O glaucoma segue como a principal causa de cegueira irreversível no Brasil. Cerca de 350 mil brasileiros recebem tratamento anual com colírios pelo SUS, aliados a procedimentos cirúrgicos. O conjunto de ações tem avançado, mas a doença permanece como ameaça à visão.

O estudo do Einstein Hospital Israelita aponta que o número de cirurgias de glaucoma no SUS saltou de 18,5 mil em 2009 para 45,2 mil em 2024, crescimento de 144%. Mesmo assim, o diagnóstico tardio persiste como problema estrutural.

Além da cirurgia, houve progressos em colírios com menos irritação ocular e em tratamentos a laser realizados em consultório. No entanto, a adesão ao tratamento continua sendo desafio central para os médicos.

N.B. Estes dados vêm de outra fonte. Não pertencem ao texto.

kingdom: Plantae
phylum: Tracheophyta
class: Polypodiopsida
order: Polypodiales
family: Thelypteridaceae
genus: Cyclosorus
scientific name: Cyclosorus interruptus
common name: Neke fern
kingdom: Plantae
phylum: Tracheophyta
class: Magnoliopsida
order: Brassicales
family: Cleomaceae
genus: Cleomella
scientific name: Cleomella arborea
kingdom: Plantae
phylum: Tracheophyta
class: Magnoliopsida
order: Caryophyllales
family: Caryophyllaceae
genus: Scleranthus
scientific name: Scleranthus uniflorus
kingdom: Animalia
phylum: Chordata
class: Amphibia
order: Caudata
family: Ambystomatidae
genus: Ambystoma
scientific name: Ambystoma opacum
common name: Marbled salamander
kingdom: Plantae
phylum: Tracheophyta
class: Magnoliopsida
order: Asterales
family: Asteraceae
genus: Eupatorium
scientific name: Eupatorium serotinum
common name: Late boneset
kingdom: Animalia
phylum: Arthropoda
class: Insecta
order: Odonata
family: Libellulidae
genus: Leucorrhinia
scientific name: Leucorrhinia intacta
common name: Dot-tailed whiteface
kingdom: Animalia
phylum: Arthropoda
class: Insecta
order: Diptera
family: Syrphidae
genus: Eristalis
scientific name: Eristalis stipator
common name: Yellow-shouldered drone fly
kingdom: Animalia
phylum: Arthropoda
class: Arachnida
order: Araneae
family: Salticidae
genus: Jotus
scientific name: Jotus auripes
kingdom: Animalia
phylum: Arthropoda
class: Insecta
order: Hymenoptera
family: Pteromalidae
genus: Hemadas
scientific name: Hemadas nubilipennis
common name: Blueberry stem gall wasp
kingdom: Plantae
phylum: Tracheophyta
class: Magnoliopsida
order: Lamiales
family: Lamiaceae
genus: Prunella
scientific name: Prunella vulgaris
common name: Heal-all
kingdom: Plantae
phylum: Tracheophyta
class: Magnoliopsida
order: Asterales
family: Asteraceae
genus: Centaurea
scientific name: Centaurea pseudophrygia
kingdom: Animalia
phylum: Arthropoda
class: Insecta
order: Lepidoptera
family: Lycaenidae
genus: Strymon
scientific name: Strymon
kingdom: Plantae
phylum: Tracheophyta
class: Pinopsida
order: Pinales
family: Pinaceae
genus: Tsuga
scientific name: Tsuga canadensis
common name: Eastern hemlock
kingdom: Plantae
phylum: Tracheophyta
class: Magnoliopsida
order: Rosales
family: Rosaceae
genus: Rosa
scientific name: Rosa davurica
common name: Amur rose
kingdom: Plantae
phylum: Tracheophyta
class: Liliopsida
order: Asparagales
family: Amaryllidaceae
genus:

A evolução não ocorreu de forma uniforme pelo país. Entre 2019 e 2025, o total de exames de glaucoma no Brasil subiu de 1,37 milhão para 2,26 milhões (alto de 65%). O Sudeste teve aumento de 115%, enquanto o Nordeste registrou apenas 36%.

A distribuição regional dos procedimentos é desigual. Pernambuco apresenta 7.000 exames por 100 mil habitantes, contra apenas 265 exames por 100 mil no Distrito Federal. Especialistas destacam a necessidade de ampliar acesso e diagnóstico precoce.

Fatores de risco e prevenção indicam que, após os 40 anos, exames para glaucoma devem fazer parte da rotina. Histórico familiar, idade avançada, pressão intraocular alta, miopia alta e uso prolongado de corticoides elevam o risco.

A ascendência africana também eleva a vulnerabilidade. Em população negra, o glaucoma primário de ângulo aberto costuma ocorrer mais cedo e progredir mais rápido, exigindo monitoramento periódico mais rigoroso.

Especialistas ressaltam que o diagnóstico precoce aumenta as chances de preservar a visão. Avaliar pressão ocular e fundo de olho é essencial para direcionar o tratamento adequado e o acompanhamento contínuo.